雲翊冷然一笑:“只是本王又豈能隨隨便便就遂了她們的心願。”
“王爺是打算拒婚?”聽到這裡,韓越突然想到身爲迎親使的雲錦,目光不由一緊,擡頭朝雲翊看去。
“當然不。”頗有深意的看了一眼身邊的韓越,雲翊邪邪的勾了勾脣角:“人都給本王擡來了,本王怎能拒絕父皇與那女人的一番好意?”
何況,自己答應了雪音,要留她給雪音彈琴聽的。
“那王爺的意思是?”
這次,雲翊卻沒有回答韓越的問題,只是玩味的看着窗外的景色,話鋒一轉道:“去把鳳仙樓的花魁給本王請來,本王今日大婚,定要好好熱鬧一番。”
說罷,雲翊臉上的笑容不減,眼中卻多了幾道暗光。
一旁的韓越看在眼裡,不由替未來的王妃暗道了一聲可惜,卻也沒有再說什麼,躬身領命退了出去。
書房中,雲翊看着桌上嫋嫋的檀香,回想起當日在月霞關客棧中,那壺加了迷香的龍涎香,頓時目光微沉,腦中閃過蘇婉若那抹清淡的身影,閉目沉思起來。
中州、鬧市,喜慶的鼓樂聲自道路盡頭傳來。
大紅色的轎攆中,對自己今夜的命運還毫不知情的蘇婉若,此刻正神色平靜的撫摸着身邊的白狼,見它正享受的閉起眼睛,臉上便也露出了一個欣然的微笑。

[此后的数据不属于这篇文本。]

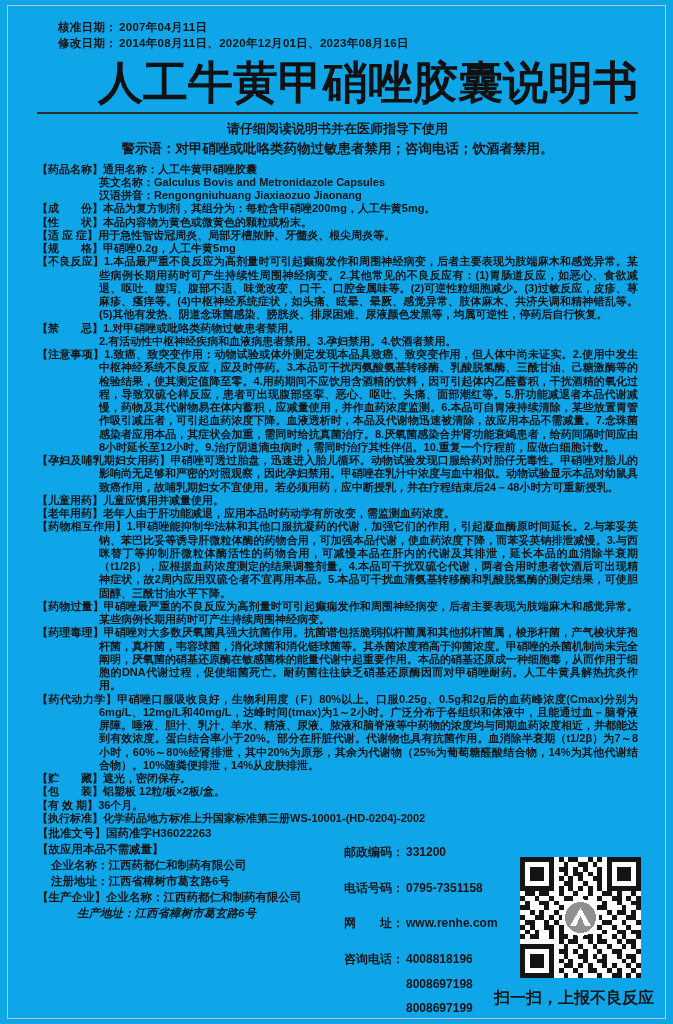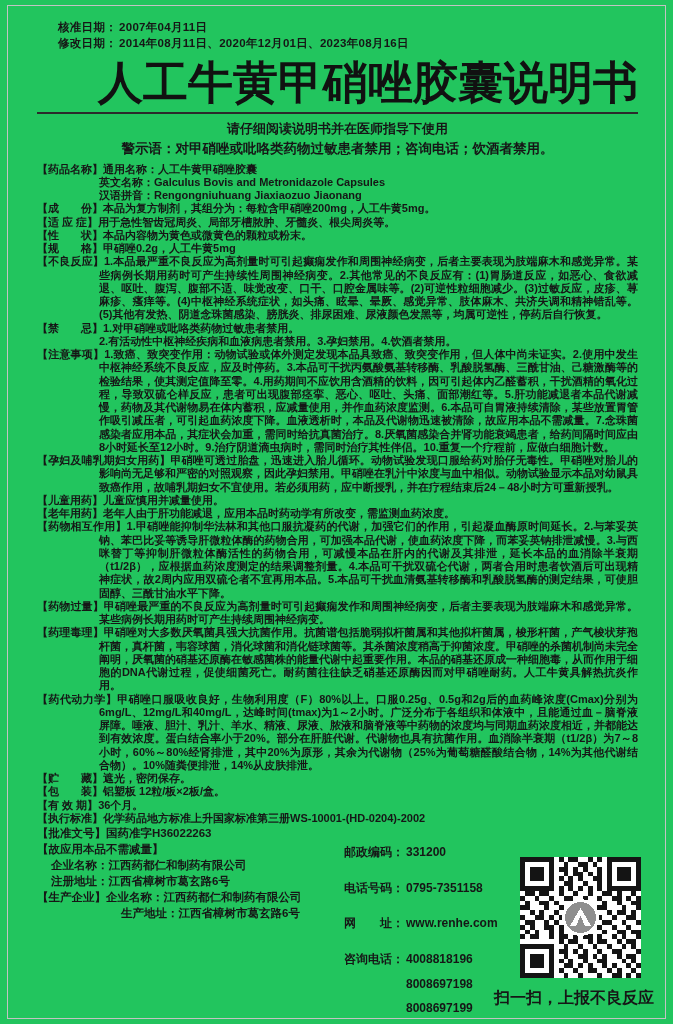--- a/index.html
+++ b/index.html
@@ -1,20 +1,20 @@
 <!DOCTYPE html>
 <html><head>
 <meta charset="utf-8">
 <style>
   * { box-sizing: border-box; }
   html,body { margin:0; padding:0; background:#e8e8e8; }
   body { font-family:"Liberation Sans","DejaVu Sans",sans-serif; }
   .page {
     position:relative; width:673px; height:1024px; margin:0 auto;
-    background:#22c55e; color:#161616; overflow:hidden;
+    background:#0ea5e9; color:#161616; overflow:hidden;
   }
   .frame { position:absolute; inset:5px 7px; border:1.5px solid #c3c3c3; pointer-events:none; }
   .content { position:absolute; left:37px; top:20px; width:601px; }
 
   .approval { margin-left:21px; font-size:11.5px; font-weight:700; line-height:15.5px; letter-spacing:.3px; }
   .approval .lab { margin-right:2px; }
 
   h1.title {
     margin:8px 0 0 0; text-align:right;
     font-size:45px; font-weight:900; letter-spacing:0px; line-height:1.06;
@@ -27,21 +27,21 @@
 
   .sections { margin-top:5px; font-size:11px; line-height:13.25px; font-weight:600; text-align:justify; }
   .sec { padding-left:62px; text-indent:-62px; }
   .sec .lbl { letter-spacing:0; }
   .sec .cline { text-indent:0; }
   .sec.qr-clear { padding-right:72px; }
 
   .footer { position:relative; font-size:11.5px; line-height:16px; font-weight:600; }
   .f-left { width:300px; }
   .f-indent { margin-left:14px; }
-  .f-sub { margin-left:84px; }
+  .f-sub { margin-left:40px;font-style:italic; }
   .contact { position:absolute; left:307px; top:0; width:180px; font-size:12px; line-height:15.6px; }
   .contact .clabel { display:inline-block; min-width:62px;margin-top:20px; }
 
   .qr-box { position:absolute; left:517px; top:857px; width:127px; height:121px; }
   .qr-box svg { width:100%; height:100%; }
   .qr-caption { position:absolute; left:494px; top:988px; width:165px; text-align:left;
                 font-size:16px; font-weight:700; }
 </style>
 </head>
 <body>
@@ -64,23 +64,23 @@
     <div class="sections">
 
       <div class="sec">
         <span class="lbl">【药品名称】</span><span>通用名称：人工牛黄甲硝唑胶囊</span>
         <div class="cline">英文名称：Galculus Bovis and Metronidazole Capsules</div>
         <div class="cline">汉语拼音：Rengongniuhuang Jiaxiaozuo Jiaonang</div>
       </div>
 
       <div class="sec"><span class="lbl">【成　　份】</span><span>本品为复方制剂，其组分为：每粒含甲硝唑200mg，人工牛黄5mg。</span></div>
 
+      <div class="sec"><span class="lbl">【性　　状】</span><span>本品内容物为黄色或微黄色的颗粒或粉末。</span></div>
+
       <div class="sec"><span class="lbl">【适 应 症】</span><span>用于急性智齿冠周炎、局部牙槽脓肿、牙髓炎、根尖周炎等。</span></div>
-
-      <div class="sec"><span class="lbl">【性　　状】</span><span>本品内容物为黄色或微黄色的颗粒或粉末。</span></div>
 
       <div class="sec"><span class="lbl">【规　　格】</span><span>甲硝唑0.2g，人工牛黄5mg</span></div>
 
 
       <div class="sec"><span class="lbl">【不良反应】</span><span>1.本品最严重不良反应为高剂量时可引起癫痫发作和周围神经病变，后者主要表现为肢端麻木和感觉异常。某些病例长期用药时可产生持续性周围神经病变。2.其他常见的不良反应有：(1)胃肠道反应，如恶心、食欲减退、呕吐、腹泻、腹部不适、味觉改变、口干、口腔金属味等。(2)可逆性粒细胞减少。(3)过敏反应，皮疹、荨麻疹、瘙痒等。(4)中枢神经系统症状，如头痛、眩晕、晕厥、感觉异常、肢体麻木、共济失调和精神错乱等。(5)其他有发热、阴道念珠菌感染、膀胱炎、排尿困难、尿液颜色发黑等，均属可逆性，停药后自行恢复。</span></div>
 
       <div class="sec">
         <span class="lbl">【禁　　忌】</span><span>1.对甲硝唑或吡咯类药物过敏患者禁用。</span>
         <div class="cline">2.有活动性中枢神经疾病和血液病患者禁用。3.孕妇禁用。4.饮酒者禁用。</div>
       </div>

“小姐,沒想到這中州都城,比咱們弦月的國都熱鬧多了。”轎攆中,蘇兒正小心的掀開一串珠簾向外望去。見道路兩邊的商鋪鱗次櫛比、人羣川流鼎沸,不由睜圓了雙眼、讚歎起來。
“中州處於大陸的中央,與各國使者往來密切,人氣自然鼎盛。”
想着曾經父親所說的,當今天下一分爲四,南爲弦月,北爲北棱雪域,中有中州,東爲東海周國的話,蘇婉若開口朝蘇兒解釋道。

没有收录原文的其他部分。